### DESCRIPTION OF THE TASK
Scan the records for lines with the word "displays", and copy every such line.

******************************

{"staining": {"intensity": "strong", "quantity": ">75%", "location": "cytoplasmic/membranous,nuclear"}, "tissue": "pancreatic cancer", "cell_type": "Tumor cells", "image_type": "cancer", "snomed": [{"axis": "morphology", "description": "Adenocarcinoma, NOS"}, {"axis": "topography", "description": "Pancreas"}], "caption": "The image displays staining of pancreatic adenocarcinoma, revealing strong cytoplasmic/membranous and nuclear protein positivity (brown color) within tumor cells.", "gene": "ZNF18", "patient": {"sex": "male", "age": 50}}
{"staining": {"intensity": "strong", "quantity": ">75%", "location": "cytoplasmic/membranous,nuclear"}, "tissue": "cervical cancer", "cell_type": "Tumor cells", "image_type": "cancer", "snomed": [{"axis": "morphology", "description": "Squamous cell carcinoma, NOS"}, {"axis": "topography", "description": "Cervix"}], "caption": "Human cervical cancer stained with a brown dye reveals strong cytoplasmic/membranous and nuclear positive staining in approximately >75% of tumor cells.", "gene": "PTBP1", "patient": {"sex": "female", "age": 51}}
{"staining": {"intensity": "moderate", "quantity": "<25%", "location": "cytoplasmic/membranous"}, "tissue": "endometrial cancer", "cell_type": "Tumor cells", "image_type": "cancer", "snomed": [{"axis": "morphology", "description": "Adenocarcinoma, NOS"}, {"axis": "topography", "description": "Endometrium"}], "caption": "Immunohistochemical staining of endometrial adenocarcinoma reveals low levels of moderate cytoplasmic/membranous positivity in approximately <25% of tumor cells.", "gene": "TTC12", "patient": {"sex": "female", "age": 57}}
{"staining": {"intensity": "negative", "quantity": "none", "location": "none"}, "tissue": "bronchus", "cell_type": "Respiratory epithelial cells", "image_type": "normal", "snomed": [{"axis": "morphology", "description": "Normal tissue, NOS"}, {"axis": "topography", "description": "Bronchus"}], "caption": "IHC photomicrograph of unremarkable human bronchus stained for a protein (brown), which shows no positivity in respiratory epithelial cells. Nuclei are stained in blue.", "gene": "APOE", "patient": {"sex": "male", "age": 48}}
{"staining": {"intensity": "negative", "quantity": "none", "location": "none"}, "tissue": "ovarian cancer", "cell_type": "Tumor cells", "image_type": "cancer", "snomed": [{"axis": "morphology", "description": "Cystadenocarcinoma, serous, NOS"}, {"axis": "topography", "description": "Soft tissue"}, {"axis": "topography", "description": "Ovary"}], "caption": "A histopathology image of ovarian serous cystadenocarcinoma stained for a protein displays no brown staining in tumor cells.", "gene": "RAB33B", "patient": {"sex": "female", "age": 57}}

******************************

### RESPONSE TO THE EXERCISE
{"staining": {"intensity": "strong", "quantity": ">75%", "location": "cytoplasmic/membranous,nuclear"}, "tissue": "pancreatic cancer", "cell_type": "Tumor cells", "image_type": "cancer", "snomed": [{"axis": "morphology", "description": "Adenocarcinoma, NOS"}, {"axis": "topography", "description": "Pancreas"}], "caption": "The image displays staining of pancreatic adenocarcinoma, revealing strong cytoplasmic/membranous and nuclear protein positivity (brown color) within tumor cells.", "gene": "ZNF18", "patient": {"sex": "male", "age": 50}}
{"staining": {"intensity": "negative", "quantity": "none", "location": "none"}, "tissue": "ovarian cancer", "cell_type": "Tumor cells", "image_type": "cancer", "snomed": [{"axis": "morphology", "description": "Cystadenocarcinoma, serous, NOS"}, {"axis": "topography", "description": "Soft tissue"}, {"axis": "topography", "description": "Ovary"}], "caption": "A histopathology image of ovarian serous cystadenocarcinoma stained for a protein displays no brown staining in tumor cells.", "gene": "RAB33B", "patient": {"sex": "female", "age": 57}}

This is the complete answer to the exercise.